* **TASK OBJECTIVE**
Output all entries exactly as they appear and skip the pictures.

* **DATA RECORDS**
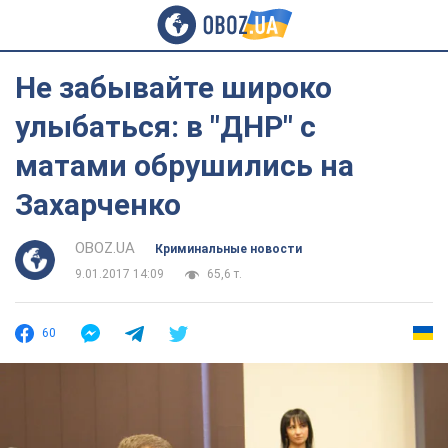
Не забывайте широко
улыбаться: в "ДНР" с
матами обрушились на
Захарченко
OBOZ.UA
Криминальные новости
9.01.2017 14:09
65,6 т.
60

* **TASK SOLUTION**
Не забывайте широко
улыбаться: в "ДНР" с
матами обрушились на
Захарченко
OBOZ.UA
Криминальные новости
9.01.2017 14:09
65,6 т.
60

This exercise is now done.